* Problem requirements: Write out the lines of the records below, from the line containing "order: Perciformes" through the final line, inclusive, without altering any of them.

▼

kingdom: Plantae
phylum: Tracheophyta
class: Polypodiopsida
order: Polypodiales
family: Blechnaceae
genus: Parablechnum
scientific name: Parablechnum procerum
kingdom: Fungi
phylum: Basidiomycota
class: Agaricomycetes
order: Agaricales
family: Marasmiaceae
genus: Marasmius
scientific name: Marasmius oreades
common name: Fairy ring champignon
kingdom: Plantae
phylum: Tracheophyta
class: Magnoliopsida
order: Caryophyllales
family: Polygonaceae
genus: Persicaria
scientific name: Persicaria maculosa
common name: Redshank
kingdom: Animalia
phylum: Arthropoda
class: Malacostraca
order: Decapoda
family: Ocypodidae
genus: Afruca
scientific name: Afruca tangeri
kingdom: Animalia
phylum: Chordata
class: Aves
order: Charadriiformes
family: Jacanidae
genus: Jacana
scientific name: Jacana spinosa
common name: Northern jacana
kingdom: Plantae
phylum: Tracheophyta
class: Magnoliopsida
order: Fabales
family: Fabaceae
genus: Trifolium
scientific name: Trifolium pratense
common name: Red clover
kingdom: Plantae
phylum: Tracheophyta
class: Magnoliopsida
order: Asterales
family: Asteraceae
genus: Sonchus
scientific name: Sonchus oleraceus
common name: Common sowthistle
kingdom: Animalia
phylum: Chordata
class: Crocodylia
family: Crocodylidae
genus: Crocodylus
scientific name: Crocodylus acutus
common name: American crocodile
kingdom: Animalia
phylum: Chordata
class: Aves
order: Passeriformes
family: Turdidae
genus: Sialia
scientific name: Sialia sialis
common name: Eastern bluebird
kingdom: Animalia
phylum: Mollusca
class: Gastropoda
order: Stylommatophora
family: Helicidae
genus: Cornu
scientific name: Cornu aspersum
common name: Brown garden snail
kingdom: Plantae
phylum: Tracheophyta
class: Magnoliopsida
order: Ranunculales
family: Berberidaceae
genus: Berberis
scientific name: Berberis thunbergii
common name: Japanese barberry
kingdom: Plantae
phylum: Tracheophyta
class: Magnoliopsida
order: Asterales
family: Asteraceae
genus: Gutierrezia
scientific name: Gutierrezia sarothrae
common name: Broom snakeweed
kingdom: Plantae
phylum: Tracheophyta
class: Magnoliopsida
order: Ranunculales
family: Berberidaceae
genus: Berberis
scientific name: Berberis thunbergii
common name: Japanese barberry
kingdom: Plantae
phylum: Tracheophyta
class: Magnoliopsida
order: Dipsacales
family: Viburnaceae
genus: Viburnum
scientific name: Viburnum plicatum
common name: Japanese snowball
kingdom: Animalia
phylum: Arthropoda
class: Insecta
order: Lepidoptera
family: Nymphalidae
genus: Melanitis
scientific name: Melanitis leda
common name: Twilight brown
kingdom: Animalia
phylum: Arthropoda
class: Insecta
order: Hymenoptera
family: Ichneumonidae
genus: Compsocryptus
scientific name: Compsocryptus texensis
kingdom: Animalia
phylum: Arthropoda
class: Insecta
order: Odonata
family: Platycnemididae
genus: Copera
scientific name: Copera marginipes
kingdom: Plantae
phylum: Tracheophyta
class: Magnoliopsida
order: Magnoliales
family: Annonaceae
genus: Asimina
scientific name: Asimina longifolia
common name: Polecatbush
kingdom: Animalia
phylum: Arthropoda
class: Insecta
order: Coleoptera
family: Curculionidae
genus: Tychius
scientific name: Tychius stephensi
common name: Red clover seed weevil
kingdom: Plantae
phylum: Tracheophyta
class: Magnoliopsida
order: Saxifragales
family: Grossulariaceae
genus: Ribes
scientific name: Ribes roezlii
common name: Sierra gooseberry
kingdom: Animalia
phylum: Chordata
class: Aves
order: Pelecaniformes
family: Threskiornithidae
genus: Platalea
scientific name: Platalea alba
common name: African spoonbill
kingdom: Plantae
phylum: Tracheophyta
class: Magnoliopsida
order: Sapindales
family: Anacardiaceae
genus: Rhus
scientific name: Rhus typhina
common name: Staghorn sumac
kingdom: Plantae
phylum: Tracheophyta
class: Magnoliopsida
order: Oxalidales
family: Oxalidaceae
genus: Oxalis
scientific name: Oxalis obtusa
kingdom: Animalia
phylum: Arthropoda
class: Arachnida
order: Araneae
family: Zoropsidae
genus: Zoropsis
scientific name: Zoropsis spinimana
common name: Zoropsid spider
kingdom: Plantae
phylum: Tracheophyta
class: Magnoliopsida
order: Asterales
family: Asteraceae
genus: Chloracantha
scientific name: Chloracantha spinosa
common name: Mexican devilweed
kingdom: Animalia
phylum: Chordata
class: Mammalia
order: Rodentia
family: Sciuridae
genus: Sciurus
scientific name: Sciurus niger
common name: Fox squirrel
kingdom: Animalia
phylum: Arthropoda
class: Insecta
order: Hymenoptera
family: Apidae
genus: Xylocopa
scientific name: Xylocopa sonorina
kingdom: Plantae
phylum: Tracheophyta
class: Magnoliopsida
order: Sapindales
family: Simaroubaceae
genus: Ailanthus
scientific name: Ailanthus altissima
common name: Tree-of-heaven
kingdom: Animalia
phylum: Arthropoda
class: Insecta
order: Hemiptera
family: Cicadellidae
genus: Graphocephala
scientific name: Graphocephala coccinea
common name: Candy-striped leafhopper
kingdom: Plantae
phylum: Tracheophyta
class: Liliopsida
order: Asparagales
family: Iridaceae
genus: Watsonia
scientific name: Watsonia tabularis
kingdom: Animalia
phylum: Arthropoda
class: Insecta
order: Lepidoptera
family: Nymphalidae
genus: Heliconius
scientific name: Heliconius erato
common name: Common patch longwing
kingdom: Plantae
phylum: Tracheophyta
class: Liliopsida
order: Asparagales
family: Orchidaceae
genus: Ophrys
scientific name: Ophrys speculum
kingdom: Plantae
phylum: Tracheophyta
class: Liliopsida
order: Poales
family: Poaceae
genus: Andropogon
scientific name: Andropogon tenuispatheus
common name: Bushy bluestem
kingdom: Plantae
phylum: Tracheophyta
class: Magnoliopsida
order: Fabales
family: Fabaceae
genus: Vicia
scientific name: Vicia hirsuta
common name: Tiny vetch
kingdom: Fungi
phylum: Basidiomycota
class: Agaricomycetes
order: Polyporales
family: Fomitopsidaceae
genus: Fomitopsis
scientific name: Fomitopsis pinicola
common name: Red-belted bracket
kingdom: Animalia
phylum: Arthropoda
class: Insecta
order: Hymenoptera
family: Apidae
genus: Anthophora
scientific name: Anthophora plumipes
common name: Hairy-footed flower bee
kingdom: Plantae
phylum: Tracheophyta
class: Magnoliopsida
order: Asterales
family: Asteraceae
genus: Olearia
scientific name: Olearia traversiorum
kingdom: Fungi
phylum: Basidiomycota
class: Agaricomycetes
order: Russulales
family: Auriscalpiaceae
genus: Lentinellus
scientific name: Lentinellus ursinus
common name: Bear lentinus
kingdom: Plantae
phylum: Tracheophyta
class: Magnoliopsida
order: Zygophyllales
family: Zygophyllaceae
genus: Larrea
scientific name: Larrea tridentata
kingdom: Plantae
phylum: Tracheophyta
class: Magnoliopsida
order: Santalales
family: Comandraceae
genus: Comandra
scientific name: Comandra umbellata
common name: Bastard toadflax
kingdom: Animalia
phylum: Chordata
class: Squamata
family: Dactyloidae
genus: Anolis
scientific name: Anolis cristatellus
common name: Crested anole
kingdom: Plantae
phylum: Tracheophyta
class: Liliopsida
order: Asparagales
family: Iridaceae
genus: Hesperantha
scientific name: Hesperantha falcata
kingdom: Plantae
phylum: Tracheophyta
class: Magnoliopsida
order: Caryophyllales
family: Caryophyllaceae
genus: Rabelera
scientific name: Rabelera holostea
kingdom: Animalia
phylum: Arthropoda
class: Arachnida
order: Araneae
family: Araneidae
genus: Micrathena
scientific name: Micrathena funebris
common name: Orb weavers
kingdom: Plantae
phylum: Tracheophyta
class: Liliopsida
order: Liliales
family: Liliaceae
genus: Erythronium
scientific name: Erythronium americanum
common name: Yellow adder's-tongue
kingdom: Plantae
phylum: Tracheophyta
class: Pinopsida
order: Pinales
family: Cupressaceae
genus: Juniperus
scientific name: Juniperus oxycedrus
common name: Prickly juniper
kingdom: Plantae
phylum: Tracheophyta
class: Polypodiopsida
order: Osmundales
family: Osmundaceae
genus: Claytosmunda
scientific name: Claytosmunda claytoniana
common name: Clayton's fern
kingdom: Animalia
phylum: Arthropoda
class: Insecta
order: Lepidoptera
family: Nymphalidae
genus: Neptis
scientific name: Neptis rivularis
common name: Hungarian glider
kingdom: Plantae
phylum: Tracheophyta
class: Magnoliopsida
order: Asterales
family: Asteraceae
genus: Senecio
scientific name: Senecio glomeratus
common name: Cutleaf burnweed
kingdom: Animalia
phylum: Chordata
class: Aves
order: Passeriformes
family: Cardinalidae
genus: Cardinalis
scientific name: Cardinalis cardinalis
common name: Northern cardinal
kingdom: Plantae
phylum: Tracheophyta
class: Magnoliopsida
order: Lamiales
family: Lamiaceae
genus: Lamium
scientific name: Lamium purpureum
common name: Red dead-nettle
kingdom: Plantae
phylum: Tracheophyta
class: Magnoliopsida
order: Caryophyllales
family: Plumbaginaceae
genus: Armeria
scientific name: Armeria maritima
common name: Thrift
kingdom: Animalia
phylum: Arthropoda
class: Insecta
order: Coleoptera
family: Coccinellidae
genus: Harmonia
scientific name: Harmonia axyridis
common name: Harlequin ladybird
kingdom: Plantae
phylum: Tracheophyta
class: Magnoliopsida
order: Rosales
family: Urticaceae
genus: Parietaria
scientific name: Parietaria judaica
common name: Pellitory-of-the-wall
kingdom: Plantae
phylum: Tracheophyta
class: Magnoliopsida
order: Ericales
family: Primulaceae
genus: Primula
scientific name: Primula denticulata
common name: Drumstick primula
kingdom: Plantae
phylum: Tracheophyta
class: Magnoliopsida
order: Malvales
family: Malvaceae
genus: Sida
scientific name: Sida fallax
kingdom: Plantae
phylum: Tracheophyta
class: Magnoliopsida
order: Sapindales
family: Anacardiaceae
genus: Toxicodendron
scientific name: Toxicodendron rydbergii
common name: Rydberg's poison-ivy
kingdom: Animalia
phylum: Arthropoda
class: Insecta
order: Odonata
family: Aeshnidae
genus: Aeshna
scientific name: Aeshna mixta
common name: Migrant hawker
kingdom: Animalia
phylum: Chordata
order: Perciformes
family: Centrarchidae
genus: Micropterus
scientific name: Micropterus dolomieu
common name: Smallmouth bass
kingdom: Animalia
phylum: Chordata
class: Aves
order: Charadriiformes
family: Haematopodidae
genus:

▲

* Reply:
order: Perciformes
family: Centrarchidae
genus: Micropterus
scientific name: Micropterus dolomieu
common name: Smallmouth bass
kingdom: Animalia
phylum: Chordata
class: Aves
order: Charadriiformes
family: Haematopodidae
genus:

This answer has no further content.